瘦子喊道:“不好,看园子的老农牵狗来了,快跑。”说完,撒腿就跑。
鸭舌帽和胖子紧随其后,三个人连滚带爬的跑出了芭蕉园,气喘吁吁的往后一看,哪里还有手电筒的亮光和狗咬声。
四周静悄悄的,只有三个人的喘息声。
他们心里有点毛,难道刚才是幻觉?
鸭舌帽咽了下唾沫,“没、没意思,我回家了。”说着,快速往路上走。
“别走啊,再回去看看。”瘦子嘴上这么说,但行走的步子一点都不慢。
胖子紧跟着,“就是啊,别走啊。”虽然胖,但脚步一点不慢。
而这时,在他们身后的芭蕉园内,一双冰冷的目光注视着三人离开,转身回到了刚才那颗大芭蕉树前,满意的打量了一番芭蕉树,尤其是它的花蕾,生机勃勃,含苞欲放。
这人从兜里取出那瓶鲜血,将血倒进了花蕾中。
嘴角浮出了一抹冷笑。
——
虽然手机出的题目和那段动画乍看之下没什么关系,但薛斐还是觉得应该调查一下。
看那段黑猫跟老太太合体复仇的动画的时候,他就觉得哪里怪眼熟的,自己打了几个关键词一查,就查到了。
“猫脸”老太太是北方一个著名的的都市传说,最出名那段时间,人尽皆知,传的沸沸扬扬,小孩子放学都成群结队,要家长接送,否则有被老太太咬死的危险。
薛斐将网上的故事大致看了一遍,大同小异,只不过对两个儿子不孝顺的描写,有的网络记述中是没有的。
就是老太太死了,被路过的老猫带来一阵阴风,成为了僵尸,倒处咬人。
甚至传闻,最后出动了热兵器才把变异的老太太消灭。
“这也太夸张了吧。”薛斐不大相信,一个诈尸的老太太再厉害也不至于动用现代兵器才能消灭。
顺着链接,他又看了几个的都市传说,发现上个世纪,跟僵尸有关系的都市传说还不少。
包括西南地区的C城有一例,甚至传闻僵尸进化成了飞僵,夜行几百里到处咬人,后来也是出动现代化武器才把它消灭。
而沿海某国际大都S市,虽然没有僵尸传闻,但也有一个跟僵尸它家亲戚——吸血鬼有关的都市传说。

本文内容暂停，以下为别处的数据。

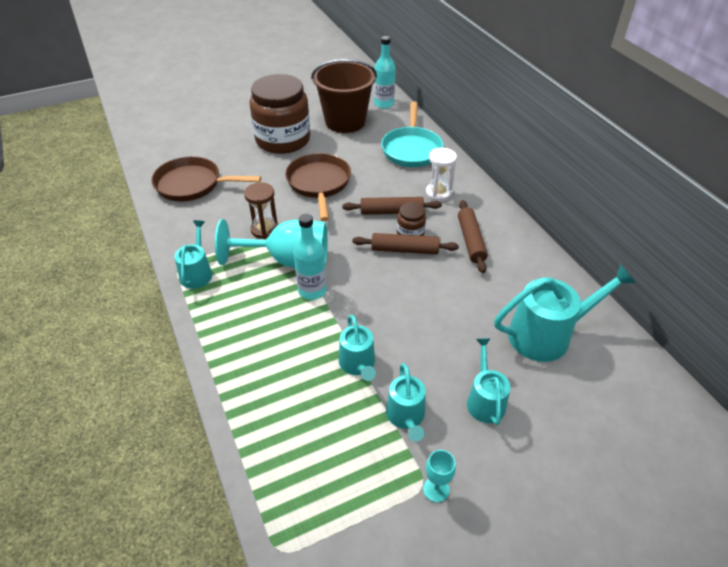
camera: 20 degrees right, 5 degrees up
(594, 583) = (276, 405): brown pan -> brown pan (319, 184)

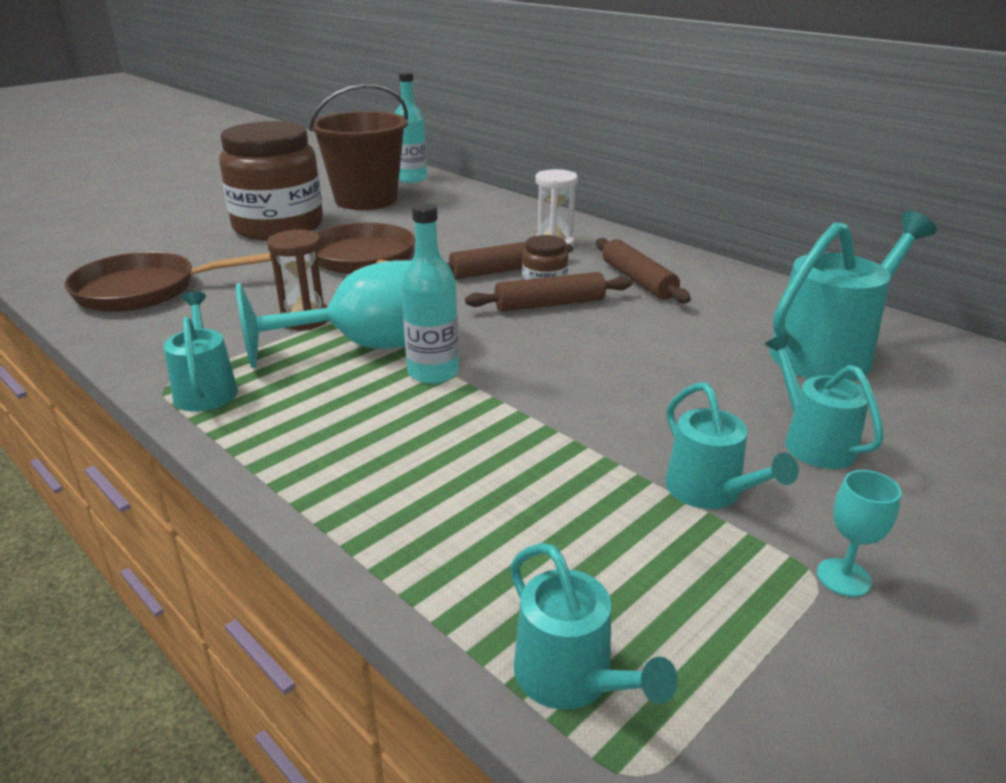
camera: 20 degrees left, 15 degrees down
(358, 364) = (576, 444): turquoise watering can -> turquoise watering can (571, 678)
(411, 149) = (483, 211): turquoise pan -> none

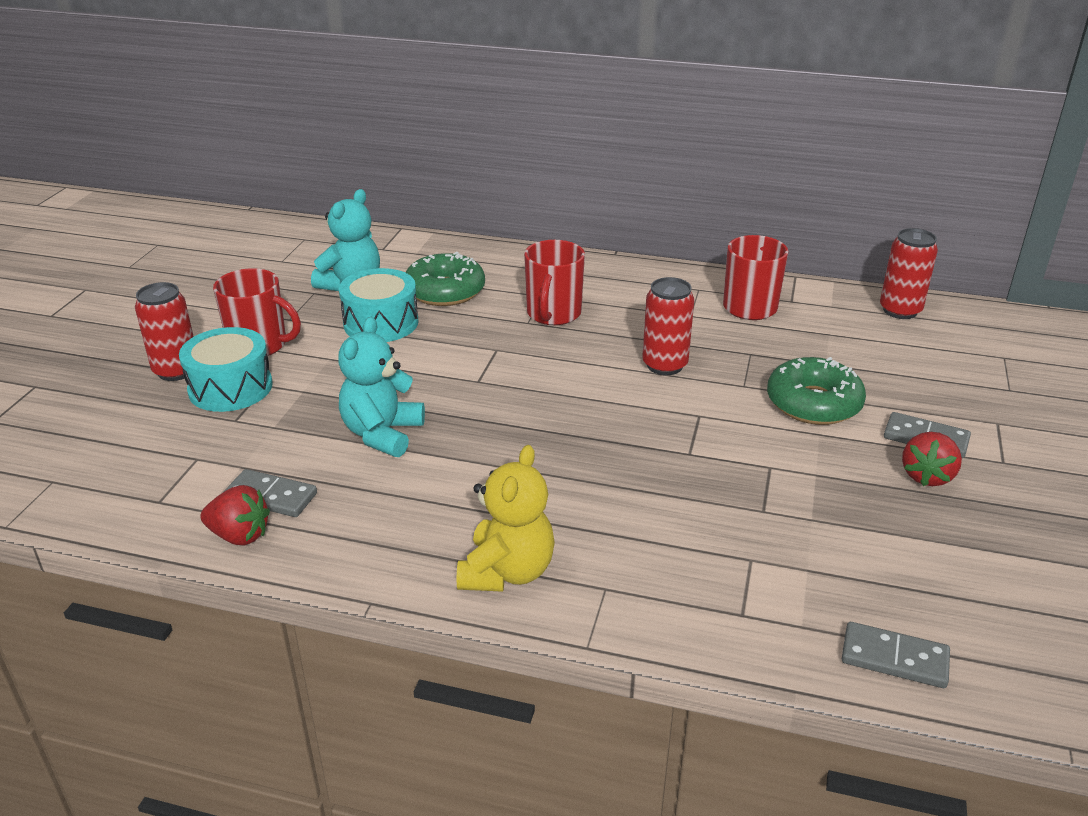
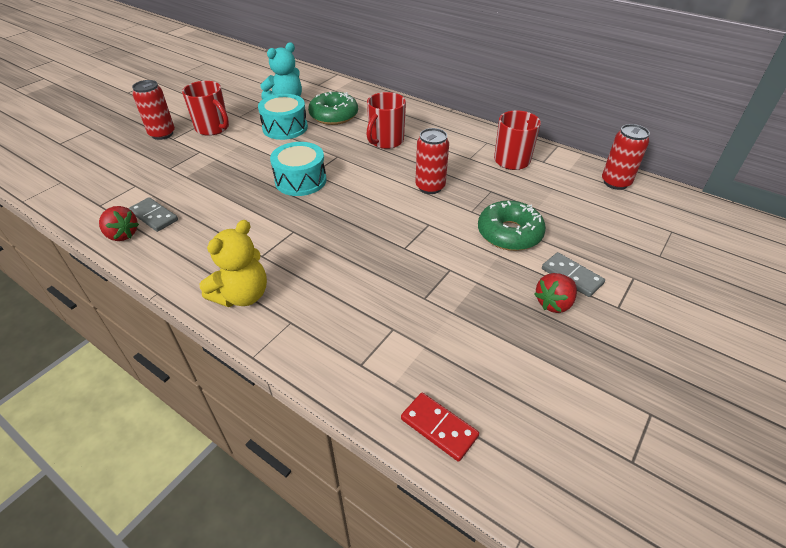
camera: 20 degrees right, 10 degrees up
(230, 387) = (181, 149): turquoise drum -> turquoise drum (300, 180)
(382, 434) = (237, 193): turquoise teddy bear -> none
(894, 658) = (439, 427): grey domino -> red domino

可能是跟国际接轨的缘故,都市传闻在这里有个现代科技的元素,说是一个医学工作者在自己身体上做试验,导致变异,只能靠吸食人类血液生存。
在市内吸干了好几个人的血液,弄得人心惶惶。
北方的猫脸老太太,西南的僵尸,S市的吸血鬼,都跟吸食血液有关系。
挺奇妙的。
薛斐抱着平板电脑,皱起了眉头。
关键是手机给他演示的动画里,多个一个重要角色,就是那只黑猫,整个动画看下来,倒更像是黑猫附体老太太报复不肖子孙。
而名字就叫做《复仇》,黑猫为主角的话,倒是扣题。
那么问题来了,黑猫、老太太跟张克然有什么关系?
完全没关系啊。
薛斐放下平板电脑,拨通了张克然的电话,上来就笑问道:“张克然,你养猫吗?”